- YOUR OBJECTIVE
Go through the data and copy every line in which "valoración" appears.

- EXERCISE INPUTS
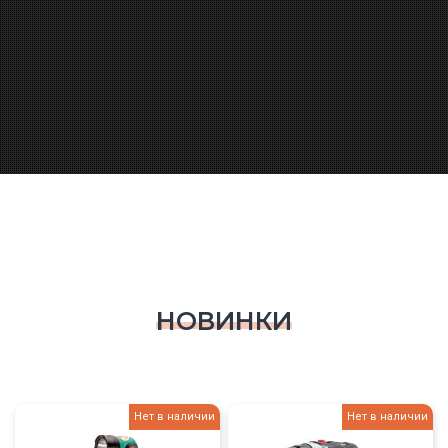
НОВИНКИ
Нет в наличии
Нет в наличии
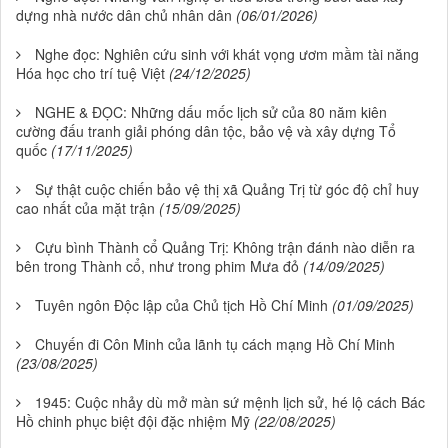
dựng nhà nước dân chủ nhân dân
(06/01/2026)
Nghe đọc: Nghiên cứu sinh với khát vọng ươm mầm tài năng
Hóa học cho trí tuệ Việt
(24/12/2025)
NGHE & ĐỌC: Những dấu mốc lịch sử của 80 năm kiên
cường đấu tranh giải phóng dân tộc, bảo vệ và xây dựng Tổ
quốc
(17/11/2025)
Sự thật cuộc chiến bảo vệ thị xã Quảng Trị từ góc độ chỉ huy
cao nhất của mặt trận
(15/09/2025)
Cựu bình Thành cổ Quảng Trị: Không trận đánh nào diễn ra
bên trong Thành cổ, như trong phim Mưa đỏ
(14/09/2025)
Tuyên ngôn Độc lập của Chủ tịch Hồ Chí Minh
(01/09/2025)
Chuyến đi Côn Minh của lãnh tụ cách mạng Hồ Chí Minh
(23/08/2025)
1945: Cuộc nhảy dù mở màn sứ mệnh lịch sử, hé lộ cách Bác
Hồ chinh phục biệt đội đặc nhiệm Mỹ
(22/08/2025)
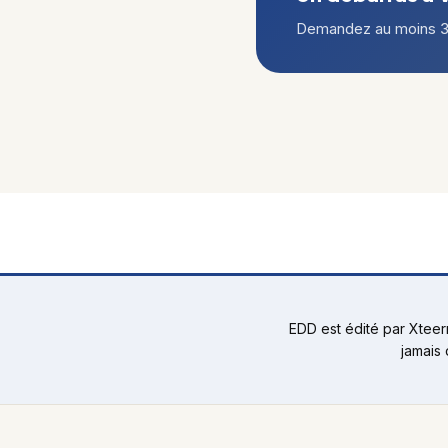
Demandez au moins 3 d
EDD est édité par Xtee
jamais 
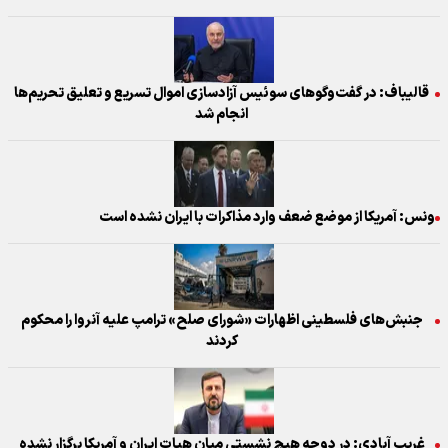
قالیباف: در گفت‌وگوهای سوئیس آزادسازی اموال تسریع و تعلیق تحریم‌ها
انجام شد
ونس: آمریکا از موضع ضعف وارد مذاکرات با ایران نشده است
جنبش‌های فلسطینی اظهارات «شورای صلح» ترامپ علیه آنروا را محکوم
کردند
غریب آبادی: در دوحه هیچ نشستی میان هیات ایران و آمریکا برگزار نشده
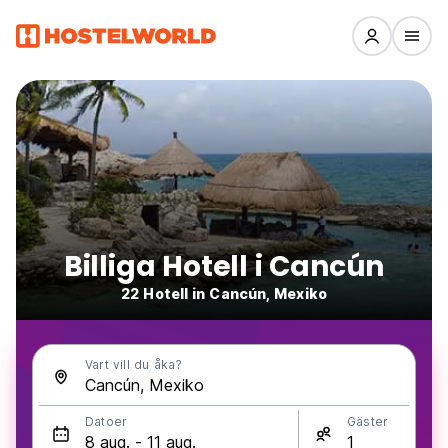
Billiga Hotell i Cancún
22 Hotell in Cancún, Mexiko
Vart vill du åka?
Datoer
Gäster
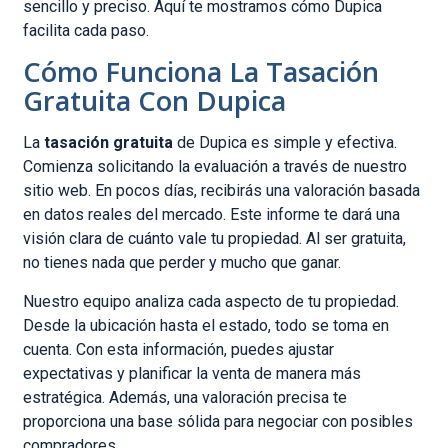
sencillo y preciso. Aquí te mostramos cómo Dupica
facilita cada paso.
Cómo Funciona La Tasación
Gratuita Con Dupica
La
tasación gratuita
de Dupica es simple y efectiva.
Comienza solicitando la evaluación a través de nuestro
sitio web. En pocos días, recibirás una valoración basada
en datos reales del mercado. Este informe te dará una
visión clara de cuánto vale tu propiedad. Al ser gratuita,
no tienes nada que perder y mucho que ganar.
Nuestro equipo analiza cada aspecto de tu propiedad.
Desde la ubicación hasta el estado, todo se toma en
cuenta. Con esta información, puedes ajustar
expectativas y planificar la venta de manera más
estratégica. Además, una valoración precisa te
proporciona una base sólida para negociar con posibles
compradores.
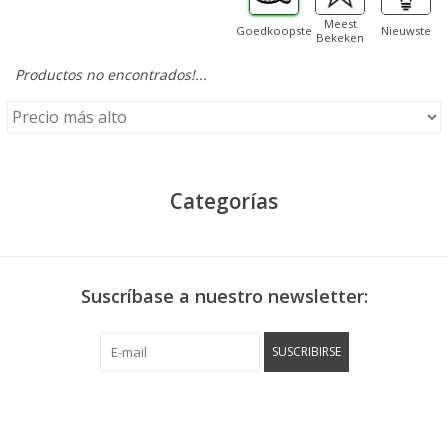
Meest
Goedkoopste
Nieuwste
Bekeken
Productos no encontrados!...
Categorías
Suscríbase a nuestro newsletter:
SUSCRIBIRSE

- WRITTEN SOLUTION
sitio web. En pocos días, recibirás una valoración basada
estratégica. Además, una valoración precisa te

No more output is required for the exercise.